Rate of return varies significantly from state to state, as each PUC has exclusive authority to regulate utility operations as they choose. In AEE’s Power Portal database, which tracks ROE for over 100 investor-owned utilities across the country, the highest allowed ROE belongs to Alabama Power Co., at 13.75% while the lowest belongs to United Illuminating Co. (CT) at 9.15%. Alabama Power has a significantly higher return on equity than any other utility, which has led critics to wonder whether the Alabama Public Service Commission is properly balancing the interests of consumers and shareholders.
Despite generally being a lower risk investment, utilities do face risks that can be quite dramatic. The California Energy Crisis, a case of industry restructuring gone wrong, led to the bankruptcy of Pacific Gas and Electric. Also, the ROE allowed by a utility’s PUC is no guarantee. There are many factors that come into play for utilities to turn an allowed ROE into actual profits.
As market conditions and policy priorities have changed, various regulatory mechanisms and tweaks to the basic formula have been implemented over the last couple of decades, such as fuel cost adjustments, surcharges, riders, future test years, cost trackers, and revenue decoupling. These measures help to reduce risks that utilities face and drive desired outcomes, like encouraging utilities to invest in energy efficiency instead of pushing for higher sales.

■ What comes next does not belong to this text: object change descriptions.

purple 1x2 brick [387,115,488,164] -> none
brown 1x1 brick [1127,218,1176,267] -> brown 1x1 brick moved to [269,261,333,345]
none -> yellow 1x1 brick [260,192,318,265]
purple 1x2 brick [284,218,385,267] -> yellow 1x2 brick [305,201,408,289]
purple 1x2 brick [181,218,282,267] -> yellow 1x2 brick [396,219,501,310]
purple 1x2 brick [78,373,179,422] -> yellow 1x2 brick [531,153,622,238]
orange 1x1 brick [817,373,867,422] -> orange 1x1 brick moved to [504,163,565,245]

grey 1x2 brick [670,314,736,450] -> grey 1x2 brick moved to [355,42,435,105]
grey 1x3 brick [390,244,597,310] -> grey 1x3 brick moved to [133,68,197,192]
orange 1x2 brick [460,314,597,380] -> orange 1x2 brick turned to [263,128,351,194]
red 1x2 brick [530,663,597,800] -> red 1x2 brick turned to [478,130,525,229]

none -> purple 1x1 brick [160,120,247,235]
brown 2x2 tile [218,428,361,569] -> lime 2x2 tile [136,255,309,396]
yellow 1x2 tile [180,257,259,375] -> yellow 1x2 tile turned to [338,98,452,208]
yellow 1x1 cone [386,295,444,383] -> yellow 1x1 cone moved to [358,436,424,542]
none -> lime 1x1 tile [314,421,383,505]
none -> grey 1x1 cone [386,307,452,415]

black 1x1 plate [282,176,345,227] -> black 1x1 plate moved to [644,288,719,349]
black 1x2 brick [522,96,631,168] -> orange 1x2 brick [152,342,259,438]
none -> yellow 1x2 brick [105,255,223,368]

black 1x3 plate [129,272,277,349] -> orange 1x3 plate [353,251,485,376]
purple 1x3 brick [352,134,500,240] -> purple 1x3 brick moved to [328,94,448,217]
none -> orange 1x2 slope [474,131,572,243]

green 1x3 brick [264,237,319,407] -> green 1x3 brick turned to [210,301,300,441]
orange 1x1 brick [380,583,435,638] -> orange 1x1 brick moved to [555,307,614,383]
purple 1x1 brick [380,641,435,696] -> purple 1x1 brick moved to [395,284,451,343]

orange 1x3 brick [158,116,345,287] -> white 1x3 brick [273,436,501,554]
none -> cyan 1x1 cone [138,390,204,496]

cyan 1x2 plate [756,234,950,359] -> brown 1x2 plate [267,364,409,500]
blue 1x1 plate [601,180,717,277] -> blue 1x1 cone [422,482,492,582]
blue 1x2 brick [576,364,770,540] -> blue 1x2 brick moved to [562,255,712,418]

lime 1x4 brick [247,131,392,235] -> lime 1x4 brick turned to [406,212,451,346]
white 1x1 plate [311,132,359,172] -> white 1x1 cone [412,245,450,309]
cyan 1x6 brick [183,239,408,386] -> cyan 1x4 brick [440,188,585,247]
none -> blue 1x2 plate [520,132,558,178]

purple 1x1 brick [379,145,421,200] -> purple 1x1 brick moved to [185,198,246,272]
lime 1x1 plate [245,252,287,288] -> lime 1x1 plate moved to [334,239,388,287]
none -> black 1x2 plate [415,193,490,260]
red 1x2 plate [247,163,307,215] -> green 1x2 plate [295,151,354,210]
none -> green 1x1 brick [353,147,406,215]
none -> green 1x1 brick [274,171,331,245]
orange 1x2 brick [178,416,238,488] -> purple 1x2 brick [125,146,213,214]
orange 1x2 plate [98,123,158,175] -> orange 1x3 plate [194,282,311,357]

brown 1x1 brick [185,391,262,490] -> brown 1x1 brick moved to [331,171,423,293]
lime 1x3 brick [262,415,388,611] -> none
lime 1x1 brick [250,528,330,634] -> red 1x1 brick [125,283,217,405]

A number of trends now gaining momentum threaten to undermine the utility business model and the existing regulatory compact. In the past, retail sales rose as marginal production costs fell, leading to growing profits for utilities and falling prices for consumers. Today, the need to reinvest in an aging and outdated grid is running up against flat or declining retail sales due to energy efficiency improvements and distributed generation, mainly rooftop solar, which has become increasingly popular. In response, utilities across the country are trying to raise fixed charges for solar owners as well as for basic service to try to stabilize their revenue stream and reduce their risk. Arizona Public Service and Tucson Electric Power both recently received approval for pilot programs in which they would own customer rooftop solar themselves. By entering the competitive distributed generation (DG) market these utilities are seeking a revenue stream to offset falling revenues from retail sales.
In this rapidly changing environment, PUCs around the country are starting to grapple with the fact that rate of return regulation, an approach that has worked well for decades, may not remain viable going forward. Flat to declining load growth, new investments needed to modernize the grid, changing customer needs, and government policies supporting new energy choices are prompting a reconsideration of how utilities make a profit. At a more fundamental level, these changes pose basic questions about what constitutes a natural monopoly today and what is the appropriate role for the utility in the future - giving rise to proceedings like New York’s on-going Reforming the Energy Vision docket. The grid is not going away anytime soon, but it is certainly changing. So, too, must utility business models.